Working Session on Scholarly Communication
Scholarly Communication
Convened by
Charles Henry, President, Council on Library and Information Resources
Scholarly communication is turning inexorably into a digital enterprise. The transition from traditional print to electronic media is currently in a crisis stage, with printed journals and monographs giving way (expensively) to not-quite-defined new forms of academic discourse. While no one doubts that scholarly argument will someday be entirely digital, few agree on how digital discourse will be published, distributed, stored, shared, and made economically sustainable. Everyone from libraries and publishers to faculty authors and consumers are struggling to adapt to a future everyone knows is coming but which no one can define.
This working session on scholarly communications will focus on problems and possible solutions related to publication and delivery of digital scholarly argument, and the implications for libraries of a future in which all new academic materials are born digital and traditional materials are digitized. Particular focus will be directed at the challenges and opportunities particular to small liberal arts institutions. In this regard, we will be discussing NITLE’s new Anvil project, which is exploring new forms of digital scholarly argument, developing and testing new platforms and models for academic publishing. Liberal arts colleges and universities, and particularly their libraries, have an unprecedented opportunity to gain control not only over practices and costs of acquisition, distribution, and maintenance of scholarly material, but also over its actual production. The business of producing and publishing scholarly research for use by the wider academic community has until now been monopolized by large research institutions and for-profit publishers, but the advent of digital publishing and production technology has driven down costs to the point where smaller liberal arts institutions can participate in the scholarly communications enterprise as something other than helpless consumers.
Key Questions
- What are likely scenarios for the purchase, distribution, consumption, and ownership of digital scholarly publications?
- How can libraries manage—or at least influence—this process so as to develop reasonable cost models?
- How will new forms of scholarly argument factor into promotion and tenure?
- What kinds of platforms will emerge as dominant?
- Will new publishers emerge, or will traditional publishers reinvent themselves in time to control the new digital marketplace for scholarly material? How can libraries help control or shape this process?
- How can libraries curate, distribute, share, catalog, and otherwise manage digital material?
- What is the role of the library in an exclusively digital world?
- What happens to print collections?
- How can libraries in the NITLE Network share collections so as to lower costs of storage and maintenance of print materials?
- What cost models promise to be most workable in a digital world?
- Is digital transformation a threat to or opportunity for small liberal arts institutions?

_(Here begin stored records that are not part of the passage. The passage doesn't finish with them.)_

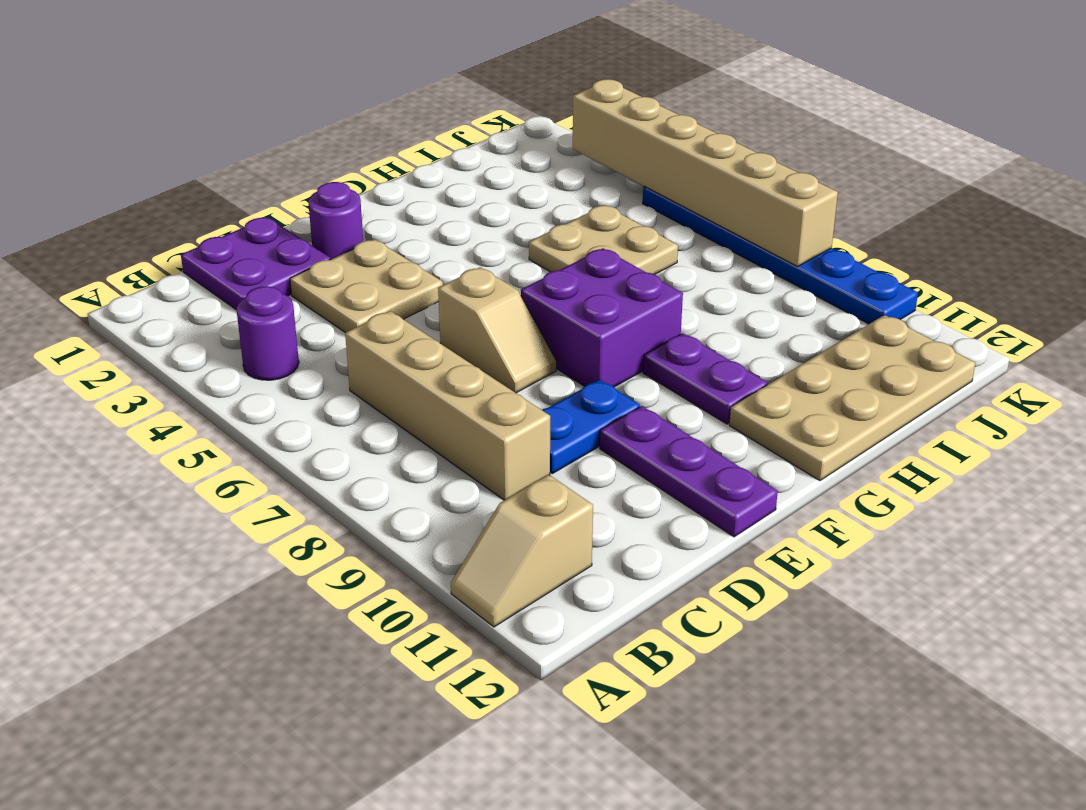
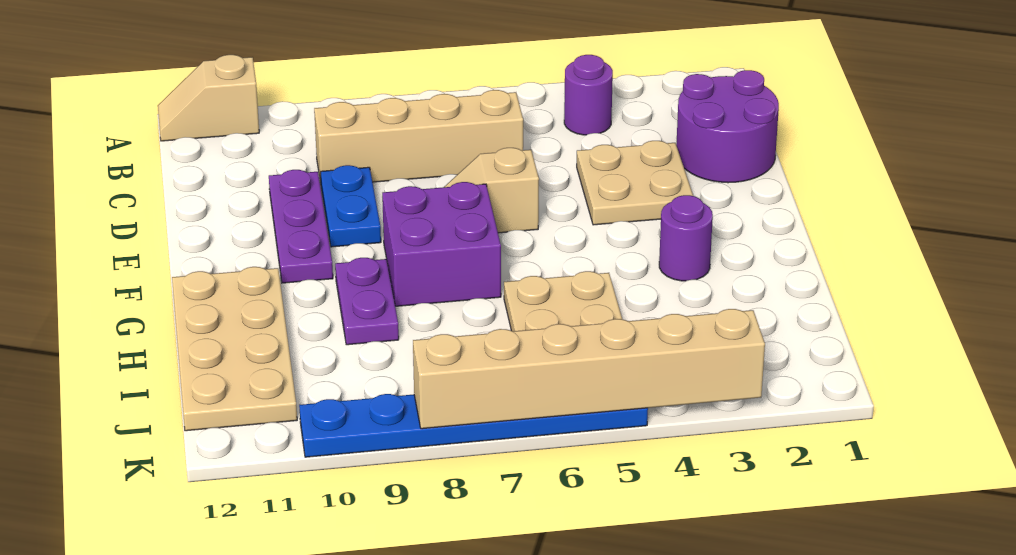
tan 1x2 slope [451,475,593,627] -> tan 1x2 slope turned to [158,55,259,141]
purple 2x2 plate [181,217,331,309] -> purple 2x2 round brick [676,70,779,183]
purple 1x1 round brick [308,182,363,259] -> purple 1x1 round brick moved to [659,195,713,281]
purple 1x3 plate [600,406,778,537] -> purple 1x3 plate turned to [269,170,333,283]
purple 1x2 plate [643,333,767,424] -> purple 1x2 plate turned to [335,258,399,345]

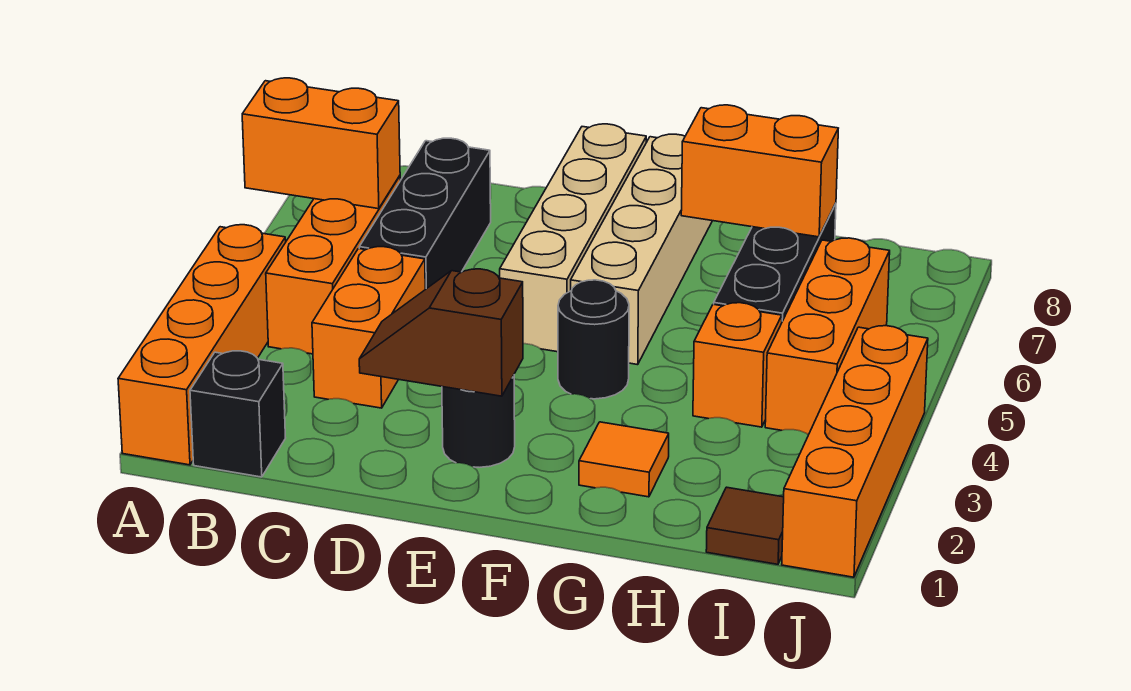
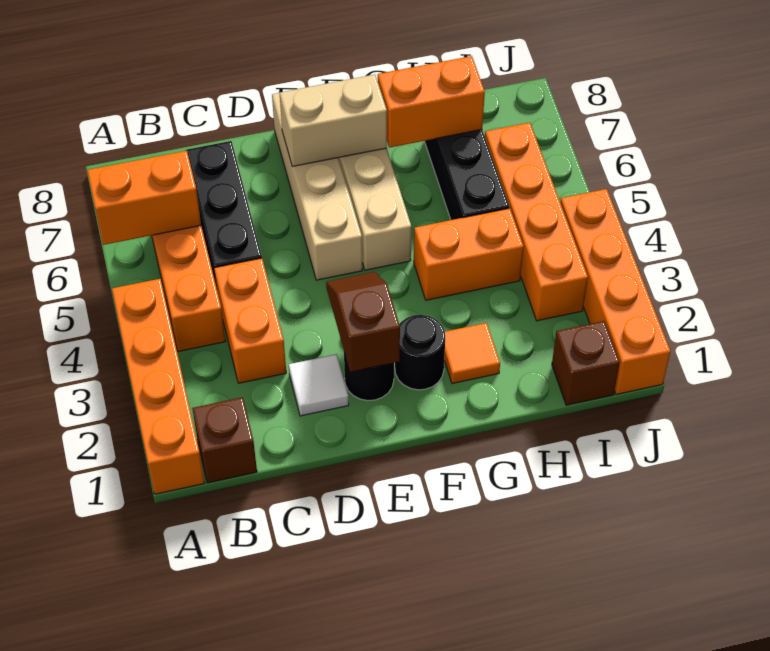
black 1x1 brick [190,351,285,477] -> brown 1x1 brick [192,397,257,483]
none -> white 1x1 tile [289,354,349,416]
brown 1x2 slope [359,269,523,396] -> brown 1x2 slope turned to [326,272,400,372]
none -> tan 1x2 brick [280,75,387,167]
black 1x1 round brick [558,280,629,399] -> black 1x1 round brick moved to [395,315,445,390]
orange 1x1 brick [693,303,782,427] -> orange 1x2 brick [414,208,524,300]
brown 1x1 tile [706,487,784,564] -> brown 1x1 brick [552,321,620,405]
orange 1x3 brick [765,238,890,435] -> orange 1x4 brick [485,123,588,321]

About the Session Convener
Charles Henry is the President of the Council on Library and Information Resources (CLIR). He is the former Provost and University Librarian at Rice University, where he also served as founder/publisher of Rice University Press, the nation’s first all-digital university press. He is currently a board member of NITLE and of the Center for Research Libraries, and a member of the Scientific Board of the Open Access Publishing in the European Network (OAPEN) project. He has written dozens of publications and received numerous grants and awards, including from The Andrew W. Mellon Foundation, the Samuel H. Kress Foundation, the National Endowment for the Humanities, the National Science Foundation, and the J. Paul Getty Trust.